<<<<

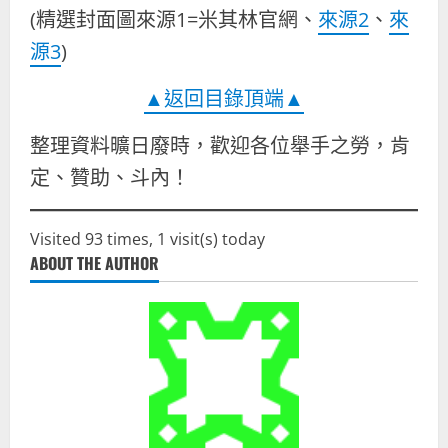
(精選封面圖來源1=米其林官網、
來源2
、
來
源3
)
▲返回目錄頂端▲
整理資料曠日廢時，歡迎各位舉手之勞，肯
定、贊助、斗內！
Visited 93 times, 1 visit(s) today
ABOUT THE AUTHOR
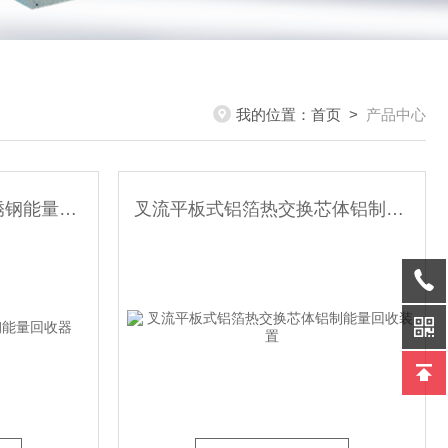
我的位置：
首页
>
产品中心
叉流平板式亲水芯体不锈钢能量回收器
叉流平板式铝箔热交换芯体铝制能量回收装置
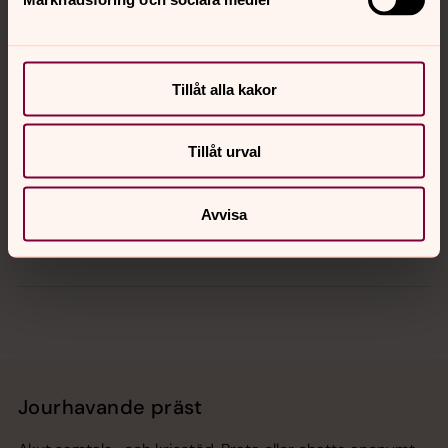
Kontakt
Tillåt alla kakor
Kalender
Tillåt urval
Hitta snabbt
Avvisa
Sociala kanaler
Jourhavande präst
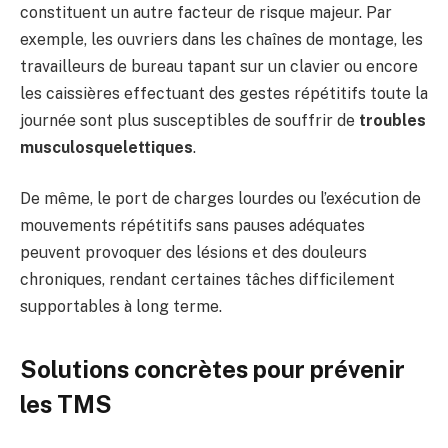
constituent un autre facteur de risque majeur. Par
exemple, les ouvriers dans les chaînes de montage, les
travailleurs de bureau tapant sur un clavier ou encore
les caissières effectuant des gestes répétitifs toute la
journée sont plus susceptibles de souffrir de
troubles
musculosquelettiques
.
De même, le port de charges lourdes ou l’exécution de
mouvements répétitifs sans pauses adéquates
peuvent provoquer des lésions et des douleurs
chroniques, rendant certaines tâches difficilement
supportables à long terme.
Solutions concrètes pour prévenir
les TMS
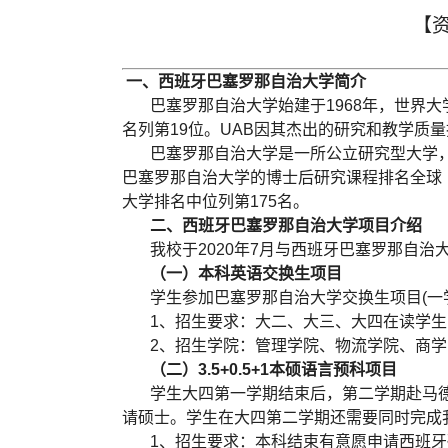
【
一、西班牙巴塞罗那自治大学简介
巴塞罗那自治大学始建于1968年，世界
名列第19位。UAB因其杰出的研究和教学质
巴塞罗那自治大学是一所公立研究型大学
巴塞罗那自治大学的博士后研究课程排名全球（
大学排名中位列第175名。
二、西班牙巴塞罗那自治大学项目介绍
我校于2020年7月与西班牙巴塞罗那自治
（一）本科英语交换生项目
学生参加巴塞罗那自治大学交换生项目(一
1、招生要求：大二、大三、大四在读学生，
2、招生学院：管理学院、物流学院、商
（二）3.5+0
.5+1本硕
语言预科项目
学生大四第一学期结束后，第二学期赴马
请硕士。学生在大四第二学期还需要同时完成
1、招生要求：本科结束有意愿申请西班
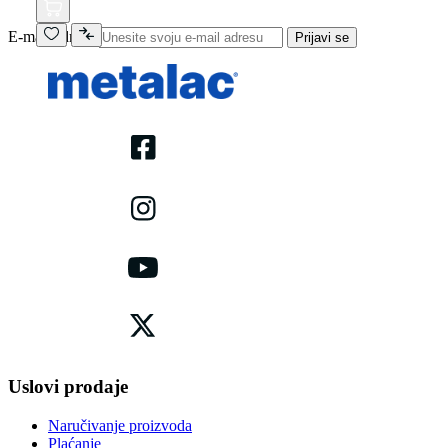
E-mail adresa
Prijavi se
Uslovi prodaje
Naručivanje proizvoda
Plaćanje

>>>>

Your instructions >> Can you express every line of the material above as a Markdown table with the columns "Row" and "Line text", skipping blank lines and leaving out the pictures?

Output for this task >>
| Row | Line text |
|---|---|
| 1 | (精選封面圖來源1=米其林官網、 |
| 2 | 來源2 |
| 3 | 、 |
| 4 | 來 |
| 5 | 源3 |
| 6 | ) |
| 7 | ▲返回目錄頂端▲ |
| 8 | 整理資料曠日廢時，歡迎各位舉手之勞，肯 |
| 9 | 定、贊助、斗內！ |
| 10 | Visited 93 times, 1 visit(s) today |
| 11 | ABOUT THE AUTHOR |
| 12 | 我的位置： |
| 13 | 首页 |
| 14 | > |
| 15 | 产品中心 |
| 16 | 叉流平板式亲水芯体不锈钢能量回收器 |
| 17 | 叉流平板式铝箔热交换芯体铝制能量回收装置 |
| 18 | Kontakt |
| 19 | Tillåt alla kakor |
| 20 | Kalender |
| 21 | Tillåt urval |
| 22 | Hitta snabbt |
| 23 | Avvisa |
| 24 | Sociala kanaler |
| 25 | Jourhavande präst |
| 26 | constituent un autre facteur de risque majeur. Par |
| 27 | exemple, les ouvriers dans les chaînes de montage, les |
| 28 | travailleurs de bureau tapant sur un clavier ou encore |
| 29 | les caissières effectuant des gestes répétitifs toute la |
| 30 | journée sont plus susceptibles de souffrir de |
| 31 | troubles |
| 32 | musculosquelettiques |
| 33 | . |
| 34 | De même, le port de charges lourdes ou l’exécution de |
| 35 | mouvements répétitifs sans pauses adéquates |
| 36 | peuvent provoquer des lésions et des douleurs |
| 37 | chroniques, rendant certaines tâches difficilement |
| 38 | supportables à long terme. |
| 39 | Solutions concrètes pour prévenir |
| 40 | les TMS |
| 41 | 【 |
| 42 | 一、西班牙巴塞罗那自治大学简介 |
| 43 | 巴塞罗那自治大学始建于1968年，世界 |
| 44 | 名列第19位。UAB因其杰出的研究和教学质 |
| 45 | 巴塞罗那自治大学是一所公立研究型大学 |
| 46 | 巴塞罗那自治大学的博士后研究课程排名全球（ |
| 47 | 大学排名中位列第175名。 |
| 48 | 二、西班牙巴塞罗那自治大学项目介绍 |
| 49 | 我校于2020年7月与西班牙巴塞罗那自治 |
| 50 | （一）本科英语交换生项目 |
| 51 | 学生参加巴塞罗那自治大学交换生项目(一 |
| 52 | 1、招生要求：大二、大三、大四在读学生， |
| 53 | 2、招生学院：管理学院、物流学院、商 |
| 54 | （二）3.5+0 |
| 55 | .5+1本硕 |
| 56 | 语言预科项目 |
| 57 | 学生大四第一学期结束后，第二学期赴马 |
| 58 | 请硕士。学生在大四第二学期还需要同时完成 |
| 59 | 1、招生要求：本科结束有意愿申请西班 |
| 60 | E-mail adresa |
| 61 | Prijavi se |
| 62 | Uslovi prodaje |
| 63 | Naručivanje proizvoda |
| 64 | Plaćanje |